PBS LearningMedia: PBS LearningMedia is the new education digital library from IPTV and PBS that houses thousands of videos, audio clips, lesson plans, and documents. You can save anything you find on LearningMedia to your favorites section. Additionally, you can create class pages around your saved content, and share any piece of media with your students, parents, or colleagues.
TeachingChannel: Teaching Channel offers a unique web clipper called the Lesson Planner. The tool allows teachers and educators to weave content and resources from anywhere across the Internet into a single, organized workspace, similar to other web clippers, but you can set notifications and reminders on something you find. For example, if you were starting your lesson planning in June but weren't going to use a resource until December, you could set up a notification reminder to tell you to take a look at a particular resource later in the year.
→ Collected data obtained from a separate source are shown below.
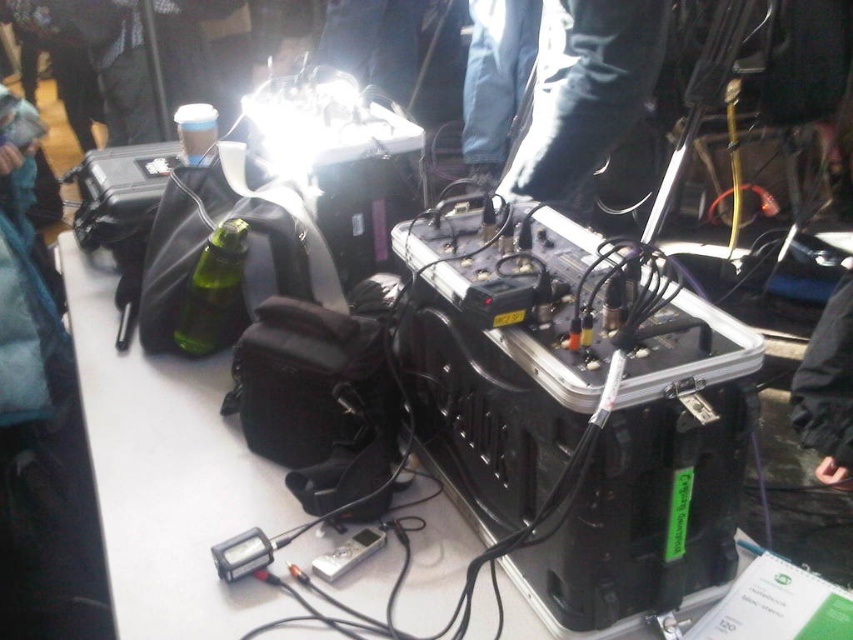
You are standing 5 feet away from the table. You want to pick up the black leather boots at upper center. Can you reach them without moving closer?

The black leather boots at upper center is 3.82 feet away from camera. Since you are standing 5 feet away from the table, you are too far to reach them without moving closer.

You are organizing a small storage closet and need to decide which item to place first between the black leather boots at upper center and the black fabric jacket at lower right. Given their sizes, which one should you place first to optimize space?

The black leather boots at upper center has a larger size compared to the black fabric jacket at lower right, so you should place the black leather boots at upper center first to optimize space.

You are standing at the edge of the table and want to place a small item exactly at the center of the table. Considering the black leather boots at upper center are located at coordinates point 0.142, 0.687, can you determine if this point is the center of the table?

The black leather boots at upper center are located at point [585,90], which does not correspond to the exact center of the table. The center would be at coordinates [426,320], so the boots are positioned to the left and lower than the true center.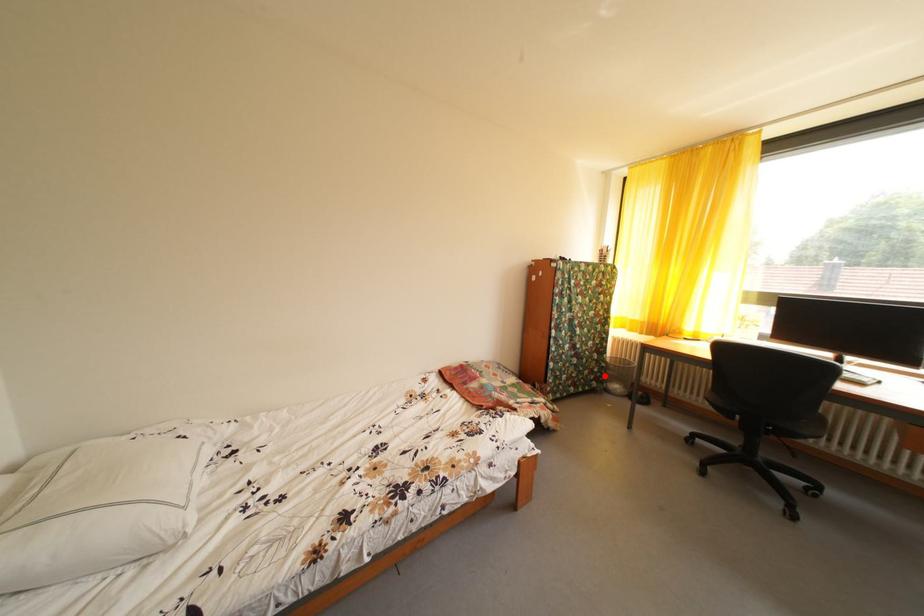
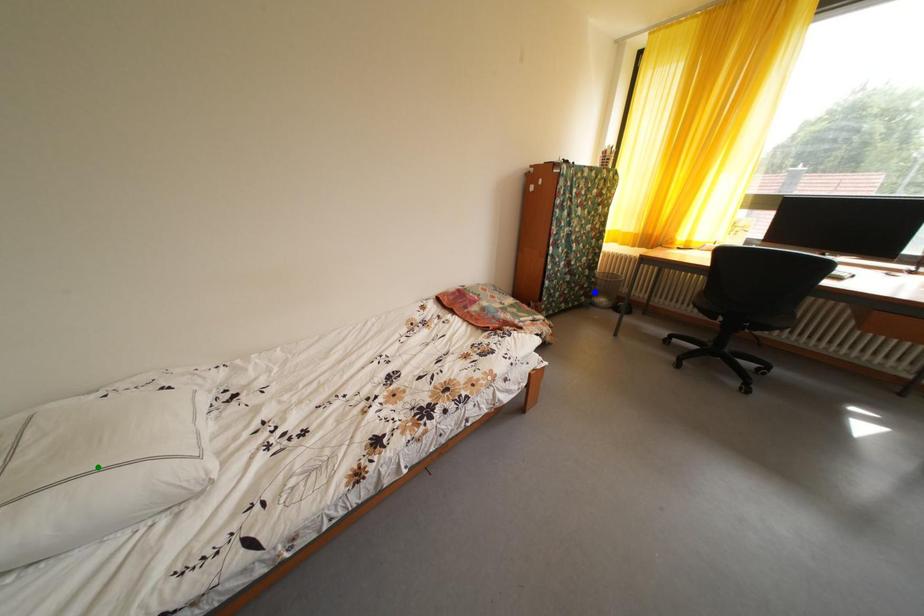
Question: I am providing you with two images of the same scene from different viewpoints. A red point is marked on the first image. You are given multiple points on the second image. Which mark in image 2 goes with the point in image 1?

Choices:
 (A) blue point
 (B) yellow point
 (C) green point

Answer: (A)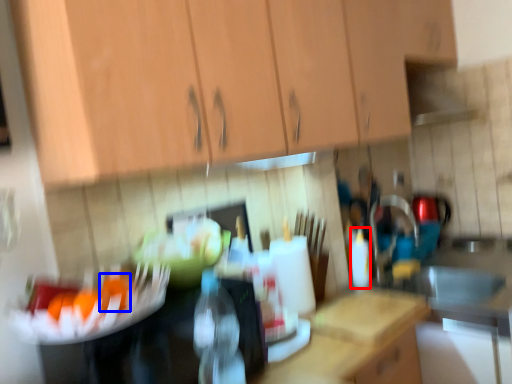
Question: Which object appears farthest to the camera in this image, bottle (highlighted by a red box) or food (highlighted by a blue box)?

Choices:
 (A) bottle
 (B) food

Answer: (A)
Learnist: Learnist is a brand new site designed specifically for educators and "DIY Education" as a way to discover, share, and save educational resources and ideas. Like Pinterest, it looks like a digital bulletin board with pictures and messages, and connects you directly with your Facebook account. It’s still relatively new, but some curious teachers have already created boards for technology use in the classroom, professional development, lesson ideas, and pictures of great classrooms.
Tumblr: Tumblr is a blogging site that is all about sharing. Not only can you post notes, photos, documents, and multimedia you find on the web to your Tumblog, but you can very easily share those resources with your colleagues and students.